As school districts integrate laptops, tablets and smartphones into classroom instruction, policies related to technology also must keep up.
Some are written to be flexible, while others may only be as current as the latest technology, but nearly all have been modified recently or soon will be.
“We have to constantly adapt and change our policies to go along with different technologies that are available,” said Tony Thornton, director of technology for Monroe Local Schools.
Every year, Monroe officials update an acceptable use policy, which outlines how students and staff may use the district’s network and electronic devices. One of the most recent changes has been opening the policy up to include social media, to allow students and teachers to use outlets like YouTube and Facebook for educational purposes.
“The curriculum is adapting as well,” Thornton said. “It’s becoming more online.”
District officials also have begun giving principals and teachers discretion whether to allow cellphones to be used in the classroom, although the district has not officially implemented a “bring-your-own-technology” model.
Like Monroe, Franklin City Schools made modifications to the district’s acceptable use policy to prepare for a 1-to-1 technology-to-student ratio at certain grade levels, effective this fall. Every seventh- and ninth-grade student will get a Google Chromebook at the start of the 2016-17 school year.
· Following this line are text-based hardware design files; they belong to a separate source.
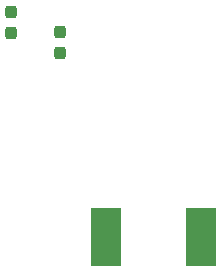
<source format=gbr>
%TF.GenerationSoftware,KiCad,Pcbnew,7.0.9*%
%TF.CreationDate,2025-04-20T12:55:00+02:00*%
%TF.ProjectId,C64-PSU-PCB-replacement-for-902503-06,4336342d-5053-4552-9d50-43422d726570,D*%
%TF.SameCoordinates,Original*%
%TF.FileFunction,Paste,Bot*%
%TF.FilePolarity,Positive*%
%FSLAX46Y46*%
G04 Gerber Fmt 4.6, Leading zero omitted, Abs format (unit mm)*
G04 Created by KiCad (PCBNEW 7.0.9) date 2025-04-20 12:55:00*
%MOMM*%
%LPD*%
G01*
G04 APERTURE LIST*
G04 Aperture macros list*
%AMRoundRect*
0 Rectangle with rounded corners*
0 $1 Rounding radius*
0 $2 $3 $4 $5 $6 $7 $8 $9 X,Y pos of 4 corners*
0 Add a 4 corners polygon primitive as box body*
4,1,4,$2,$3,$4,$5,$6,$7,$8,$9,$2,$3,0*
0 Add four circle primitives for the rounded corners*
1,1,$1+$1,$2,$3*
1,1,$1+$1,$4,$5*
1,1,$1+$1,$6,$7*
1,1,$1+$1,$8,$9*
0 Add four rect primitives between the rounded corners*
20,1,$1+$1,$2,$3,$4,$5,0*
20,1,$1+$1,$4,$5,$6,$7,0*
20,1,$1+$1,$6,$7,$8,$9,0*
20,1,$1+$1,$8,$9,$2,$3,0*%
G04 Aperture macros list end*
%ADD10R,2.500000X5.000000*%
%ADD11RoundRect,0.237500X-0.237500X0.300000X-0.237500X-0.300000X0.237500X-0.300000X0.237500X0.300000X0*%
G04 APERTURE END LIST*
D10*
%TO.C,GND*%
X87871300Y-74714100D03*
%TD*%
%TO.C,+5.1V*%
X79857600Y-74714100D03*
%TD*%
D11*
%TO.C,C2*%
X71780400Y-55692040D03*
X71780400Y-57417040D03*
%TD*%
%TO.C,C3*%
X75956160Y-57375720D03*
X75956160Y-59100720D03*
%TD*%
M02*

</source>
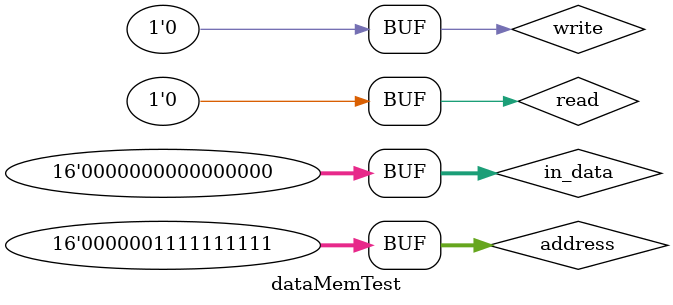
<source format=v>
`timescale 1ns / 1ps


 module dataMemTest;

	// Inputs
	reg read;
	reg write;
	reg [0:15] address;
	reg [0:15] in_data;

	// Outputs
	wire [0:15] out_data;

	// Instantiate the Unit Under Test (UUT)
	u_data_memory uut (
		.read(read), 
		.write(write), 
		.address(address), 
		.in_data(in_data), 
		.out_data(out_data)
	);

	initial begin
		// Initialize Inputs
		read = 0;
		write = 0;
		address = 0;
		in_data = 0;

		// Wait 100 ns for global reset to finish
		#100;
        
		// Add stimulus here


		// write 1st data
		#100;
		in_data = 16'b0000_0000_0000_1010;
		address = 10'b10_1010_1010;
		#10;
		write = 1;
		#20;
		write = 0;
		address = 0;
		in_data = 0;
		#100
		
		// write 2nd data
		in_data = 16'b1111_0000_1111_0000;
		address = 16'b11_1111_1111;
		#10;
		write = 1;
		#20;
		write = 0;
		address = 0;
		in_data = 0;
		#100;
		
		// read 1st data: 
		address = 16'b10_1010_1010;
		#10;
		read = 1;
		#20;
		read = 0;
		#100;
		
		//read 2nd data:
		address = 16'b11_1111_1111;
		#10;
		read = 1;
		#20;
		read = 0;
		#100;
		
		
		
	end
      
endmodule


</source>
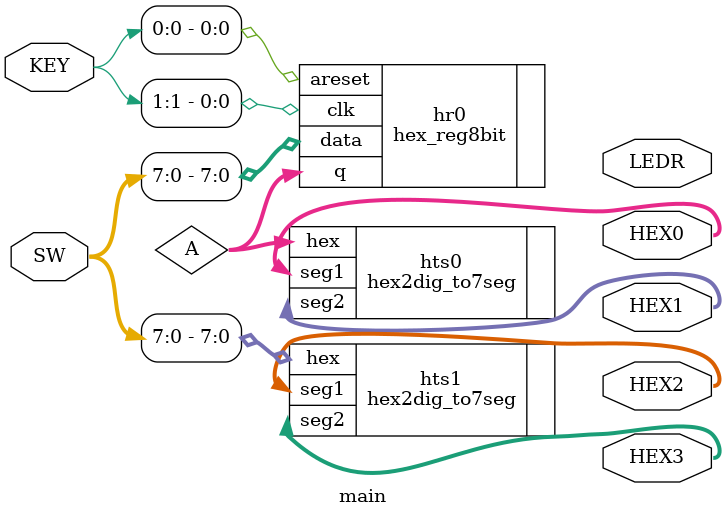
<source format=v>
module main(
	input 	[9:0] 	SW,
	input		[1:0]		KEY,
	output 	[9:0] 	LEDR,
	output	[6:0]		HEX0,
	output	[6:0]		HEX1,
	output	[6:0]		HEX2,
	output	[6:0]		HEX3
);
	// Part 1 checked

	/*
	
	rslatch rs0(SW[2], SW[1], SW[0], LEDR[0]);
	
	*/
	
	//Part 2 doesnt work
	
	/*
	
	dlatchv1 d0(SW[1], SW[0], LEDR[0]);
	
	*/
	
	//Part 3
	
	/*
	
	ms_dff dff0(SW[1], SW[0], LEDR[0]);

	*/
	
	//Part 4
	
	/*
	
	dlatch_v2 d0(SW[1], SW[0], LEDR[0]);
	pet_dff p0(SW[1], SW[0], LEDR[1]);
	net_dff n0(SW[1], SW[0], LEDR[2]);
	
	*/
	
	//Part 5
	
	wire [7:0] A, B;
	
	hex_reg8bit hr0(.areset(KEY[0]), .clk(KEY[1]), .data(SW[7:0]), .q(A));
	hex2dig_to7seg hts0(.hex(A),.seg1(HEX0),.seg2(HEX1));
	hex2dig_to7seg hts1(.hex(SW[7:0]), .seg1(HEX2), .seg2(HEX3));
	
endmodule
</source>
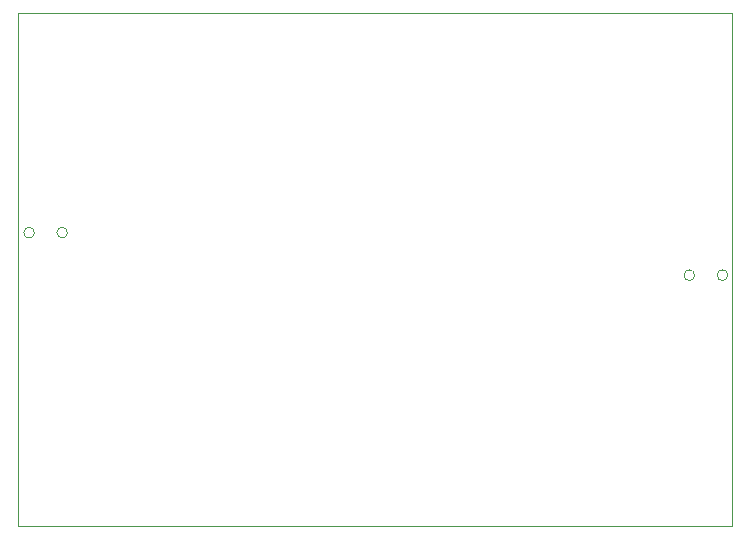
<source format=gbr>
G04 #@! TF.GenerationSoftware,KiCad,Pcbnew,(6.0.11)*
G04 #@! TF.CreationDate,2023-11-25T18:09:57+08:00*
G04 #@! TF.ProjectId,F1c200s_XhtCore,46316332-3030-4735-9f58-6874436f7265,rev?*
G04 #@! TF.SameCoordinates,Original*
G04 #@! TF.FileFunction,Profile,NP*
%FSLAX46Y46*%
G04 Gerber Fmt 4.6, Leading zero omitted, Abs format (unit mm)*
G04 Created by KiCad (PCBNEW (6.0.11)) date 2023-11-25 18:09:57*
%MOMM*%
%LPD*%
G01*
G04 APERTURE LIST*
G04 #@! TA.AperFunction,Profile*
%ADD10C,0.100000*%
G04 #@! TD*
G04 #@! TA.AperFunction,Profile*
%ADD11C,0.005080*%
G04 #@! TD*
G04 APERTURE END LIST*
D10*
X175500000Y-72000000D02*
X175500000Y-115400000D01*
X175500000Y-115400000D02*
X115100000Y-115400000D01*
X115100000Y-72000000D02*
X175500000Y-72000000D01*
X115100000Y-115400000D02*
X115100000Y-72000000D01*
D11*
G04 #@! TO.C,SW2*
X116450091Y-90600127D02*
G75*
G03*
X116450091Y-90600127I-450012J0D01*
G01*
X119250187Y-90600127D02*
G75*
G03*
X119250187Y-90600127I-450012J0D01*
G01*
G04 #@! TO.C,SW1*
X172349837Y-94199873D02*
G75*
G03*
X172349837Y-94199873I-450012J0D01*
G01*
X175149933Y-94199873D02*
G75*
G03*
X175149933Y-94199873I-450012J0D01*
G01*
G04 #@! TD*
M02*

</source>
“There weren’t a whole lot of changes to our acceptable use other than adding in the fact that now users will have their 1-to-1 device,” said Craig Irgens, technology administrator for Franklin City Schools.
Although each building in the district features stationary and mobile computer labs, there may not be as much need for them at the junior high and high school as more students get devices, Irgens said. Seventh-graders will keep their Chromebooks through eighth grade, and incoming seventh-graders in the 2017-18 school year will each get their own. Ninth-graders will keep their Chromebooks all four years of high school, with each incoming freshman class getting their own computers as well.
With devices in the hands of more students, Irgens expects more updates to the district’s technology policies.
“I would say the way things are going and the direction we’re headed, I could see us making revisions to it a little more frequently,” he said.
Other districts — particularly those where a 1-to-1 technology-to-student ratio is already in place — wrote their policies in such a way that they rarely require revision.
“I think we’ve gotten better at understanding the rapid evolving of technology,” said Zach Vander Veen, director of technology for Hamilton City Schools.
While Vander Veen reviews the district’s technology policies every year, Hamilton’s acceptable use policy was last updated in 2012, when the district went 1-to-1.
“We wrote this to be open enough so that it can kind of accommodate some new technologies that come into play,” he said.
When revisions do need to be made, they typically involve deleting references to old technology, he added.
Hamilton’s cellphone policy also got an update when the district went 1-to-1. Students are now allowed to carry cellphones and may use them in designated zones.
In Mason City Schools, where nearly every student is has a mobile device, district officials try to keep policies general, minimizing the need for updates.
“We adapted quickly to that because we want to make sure students aren’t having to unplug to come into school,” said Tracey Carson, public information officer for Mason City Schools.
Technology use, which falls within the school board’s student conduct policy, hasn’t been updated since 2013, she said.
The policy, which is written as a “guidepost” for students, focuses on encouraging good citizenship while discouraging actions like cheating.
“Most of those are broad and cover the same things that would apply without technology,” Carson said.
Student handbooks, which are updated annually, reinforce the broad policies with more specific technology-related dos and don’ts related to topics like "sexting."
Of the changes in the district related to technology, allowing students to use cellphones has been the biggest, Carson said. District staff and faculty encourage appropriate use of cellphones, other digital technology and even social media by talking with students and families about building a good digital reputation.
“We want students to use the platforms that allow them to connect and to share ideas and to learn about new things,” Carson said.